Monday, January 23, 2017

The Crown (2016)

Claire Foy as Queen Elizabeth II
Matt Smith as Prince Philip, with his bride
The Queen: "Let's not overcomplicate matters unnecessarily. My name is Elizabeth." ~from The Crown, Season 1 (2016)
At the beginning of watching The Crown, I was not certain I would persevere. I have been looking at pictures of the British royal family since childhood and had trouble replacing their well-known faces with those of actors and actresses. But by the time Princess Elizabeth was walking down the aisle of Westminster Abbey on her wedding day, I was hooked. In fact, I watched all of Season 1 in only three or four sittings. Well-acted and authentic, with a mostly riveting script, the Netflix production starring Claire Foy as Elizabeth II provides a close look at the burdens carried by the world's most famous contemporary Queen. The costumes and jewels in themselves make the watch worthwhile, as well as the palaces, cars, gardens, horses, dogs and tea sets, all that anyone could wish or hope for from an English royal setting. Starting in 1947 with Elizabeth's betrothal to her cousin Prince Philip, the series is a poignant observation of the personal sacrifices required even of a constitutional monarch. Learning how to reign from her father George VI, her grandmother Queen Mary, and her prime minister Winston Churchill, the young Elizabeth, in spite of a dazzling public image, privately grows painfully into her role.

The drama is peppered with scenes from Elizabeth's delightfully carefree and happy childhood, delightful because her parents were truly devoted to each other and to their two girls; the family functioned as a unit through the hell of war and the glory of victory.
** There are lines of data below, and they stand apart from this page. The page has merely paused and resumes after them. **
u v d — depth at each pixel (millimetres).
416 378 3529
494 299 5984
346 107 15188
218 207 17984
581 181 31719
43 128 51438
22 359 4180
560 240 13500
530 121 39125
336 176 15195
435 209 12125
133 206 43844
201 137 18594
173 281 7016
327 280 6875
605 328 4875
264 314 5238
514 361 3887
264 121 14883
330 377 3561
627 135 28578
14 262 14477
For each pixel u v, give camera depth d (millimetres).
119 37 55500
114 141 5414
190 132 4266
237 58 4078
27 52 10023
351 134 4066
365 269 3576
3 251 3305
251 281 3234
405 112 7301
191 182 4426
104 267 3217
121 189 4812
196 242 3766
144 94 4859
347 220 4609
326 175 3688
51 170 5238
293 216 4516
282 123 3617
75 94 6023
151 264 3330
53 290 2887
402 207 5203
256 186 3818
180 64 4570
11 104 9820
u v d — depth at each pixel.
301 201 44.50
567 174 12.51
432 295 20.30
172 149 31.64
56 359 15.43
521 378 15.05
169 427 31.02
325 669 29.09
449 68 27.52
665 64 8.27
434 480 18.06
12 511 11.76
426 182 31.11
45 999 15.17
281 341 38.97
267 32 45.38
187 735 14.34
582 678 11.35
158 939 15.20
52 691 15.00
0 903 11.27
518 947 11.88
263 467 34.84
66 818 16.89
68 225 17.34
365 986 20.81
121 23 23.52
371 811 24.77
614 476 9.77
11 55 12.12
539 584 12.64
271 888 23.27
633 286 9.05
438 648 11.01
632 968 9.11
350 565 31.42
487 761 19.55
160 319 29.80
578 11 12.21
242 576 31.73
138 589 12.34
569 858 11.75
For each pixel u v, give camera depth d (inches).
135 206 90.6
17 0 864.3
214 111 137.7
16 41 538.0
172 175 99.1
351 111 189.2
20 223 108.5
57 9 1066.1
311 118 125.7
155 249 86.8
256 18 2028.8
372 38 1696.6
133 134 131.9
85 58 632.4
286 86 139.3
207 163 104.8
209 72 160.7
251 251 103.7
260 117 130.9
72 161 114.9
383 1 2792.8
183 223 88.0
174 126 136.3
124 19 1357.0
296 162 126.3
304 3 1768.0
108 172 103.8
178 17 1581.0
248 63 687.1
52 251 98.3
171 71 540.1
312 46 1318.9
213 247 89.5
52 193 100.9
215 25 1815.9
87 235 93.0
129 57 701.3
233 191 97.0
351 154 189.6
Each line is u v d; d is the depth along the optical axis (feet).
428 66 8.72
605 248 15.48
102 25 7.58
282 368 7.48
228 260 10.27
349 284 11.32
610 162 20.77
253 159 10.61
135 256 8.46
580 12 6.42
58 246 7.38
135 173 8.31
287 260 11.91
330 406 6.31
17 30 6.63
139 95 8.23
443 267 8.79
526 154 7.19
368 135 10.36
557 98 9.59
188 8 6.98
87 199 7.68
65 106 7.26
Their father George VI was the Duke of York and not supposed to inherit the crown, which came to him after the trauma of Edward VIII's abdication. Edward or "David" as he was called, left his country to marry his beloved Wallis Simpson. The strain King George experienced in leading his country through the Blitz cut short his life, according to his wife Queen Elizabeth the Queen Mother. I think that the loving and secure home life gave Elizabeth strength while her sister Margaret never quite recovered from the loss of it. Meanwhile, Uncle David occasionally returns from Paris, to mixed reactions, and is hardly able to conceal his disdain for his stuffy relatives, who faithfully try to fulfill their royal duties.
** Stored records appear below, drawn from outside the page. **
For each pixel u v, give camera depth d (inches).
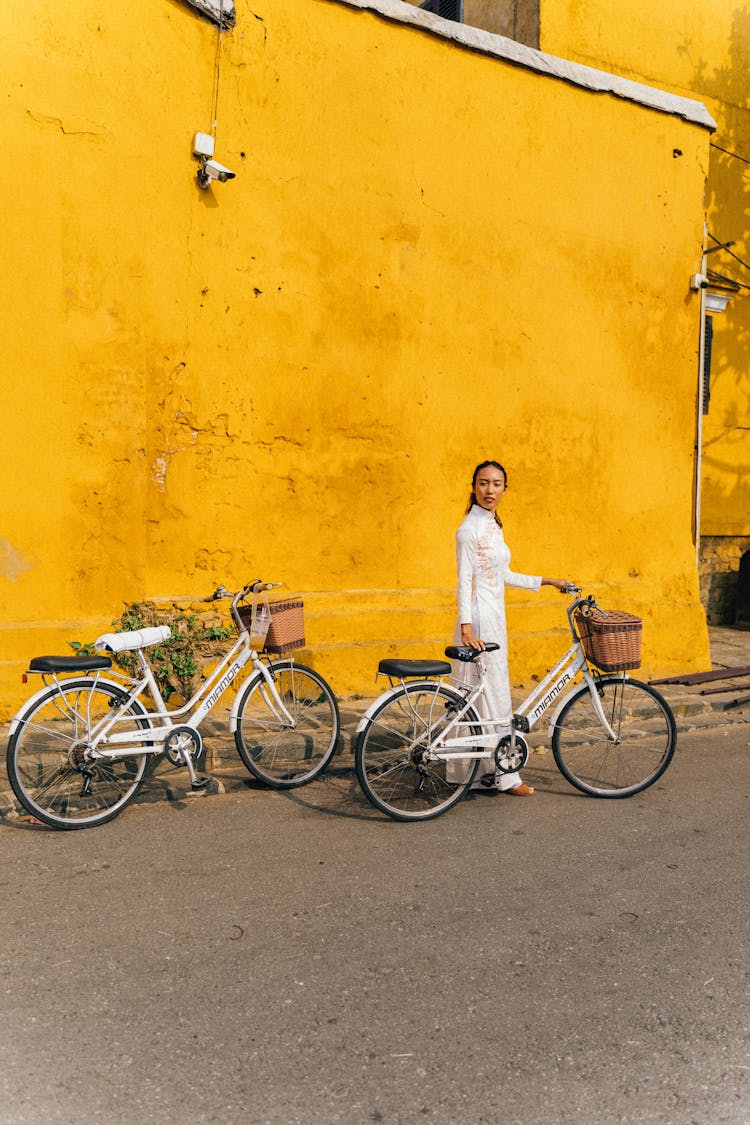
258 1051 113.8
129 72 240.5
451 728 199.8
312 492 279.6
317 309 276.8
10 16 225.0
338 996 126.8
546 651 320.2
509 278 313.3
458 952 139.9
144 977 130.6
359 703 274.1
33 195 230.5
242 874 167.0
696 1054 115.0
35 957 135.7
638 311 343.6
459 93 298.2
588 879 168.1
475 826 194.2
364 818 197.8
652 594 349.4
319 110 272.7
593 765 218.2
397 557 296.4
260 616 208.4
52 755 187.9
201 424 259.6
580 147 325.1
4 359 229.9
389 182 286.8
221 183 257.6
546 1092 107.1
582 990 129.6
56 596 239.8
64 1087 106.1
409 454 296.7
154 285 249.4
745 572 481.4
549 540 327.6
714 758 253.4
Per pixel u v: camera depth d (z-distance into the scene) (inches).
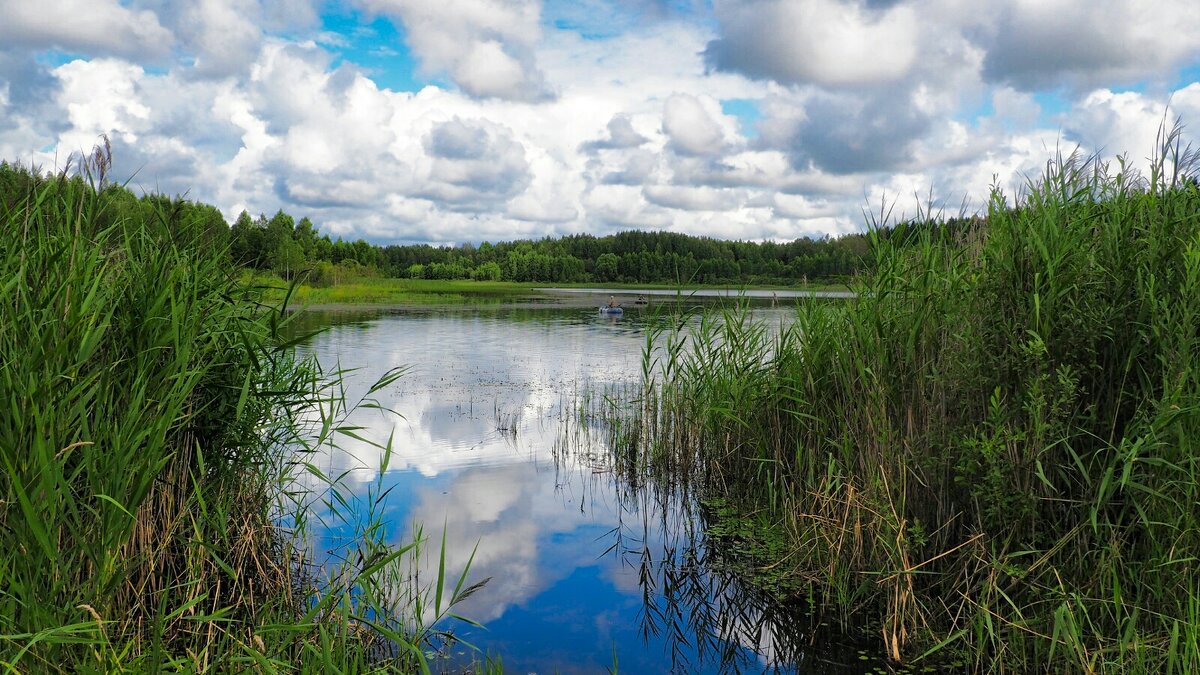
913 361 203.5
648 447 344.2
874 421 201.3
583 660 175.0
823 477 228.7
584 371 597.6
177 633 164.6
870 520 199.6
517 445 368.8
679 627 192.2
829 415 244.1
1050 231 176.9
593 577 222.5
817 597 206.4
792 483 242.7
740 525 262.5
What struck me most of all are the personal sacrifices repeatedly demanded of Elizabeth and Philip, while others in  the family follow their hearts' desires. A young married couple in the process of building a quiet family life when Elizabeth is called to the throne, they and their children are suddenly thrust into the limelight. Philip is required to give up his naval career; they both must leave their newly furnished and remodeled home and move into Buckingham Palace, where there are rats in the kitchen, as well as courtiers and stiff etiquette. Philip finds it increasingly difficult to be publicly subservient to his wife. Season 1 ends with Elizabeth sending Philip away on tour, hoping that the temporary separation from herself and her state duties will help him to become more settled into the life of royalty from which there is no escape.

Throughout Season 1, Elizabeth learns that the duty of guarding England's ancient monarchical heritage is one which comes with a high personal cost. The Queen must risk alienating those closest to her, her husband and her sister, in order to protect the crown. For the crown does not belong to her alone, it belongs to her people, who for more than a thousand years have looked to the sovereign as the sign of unity and strength. One of the most powerful scenes is the young Elizabeth upon her accession, dressed in black, receiving her grandmother Queen Mary, who is swathed in mourning from head to toe. Elizabeth, who has always curtsied to her grandmother, is transfixed as she watches the stately old queen sink slowly into a deep obeisance. It is as if at that moment the realization of the weight of her inheritance crashes upon Elizabeth, as Queen Mary, in her act of humble fealty, shows her granddaughter what it is to be a sovereign.

Jared Harris as King George IV
Victoria Hamilton as Queen Elizabeth the Queen Mother
Alex Jennings as Edward VIII and Lia Williams as the Duchess of Windsor
Ben Miles as Peter Townsend and Vanessa Kirby as Princess Margaret
John Lithgow as Winston Churchill


1 comment:

Virginia @ Chartreuse said...

So glad you enjoyed The Crown! I can't wait to see season 2. It has provided me with a new respect and interest in Queen Elizabeth II.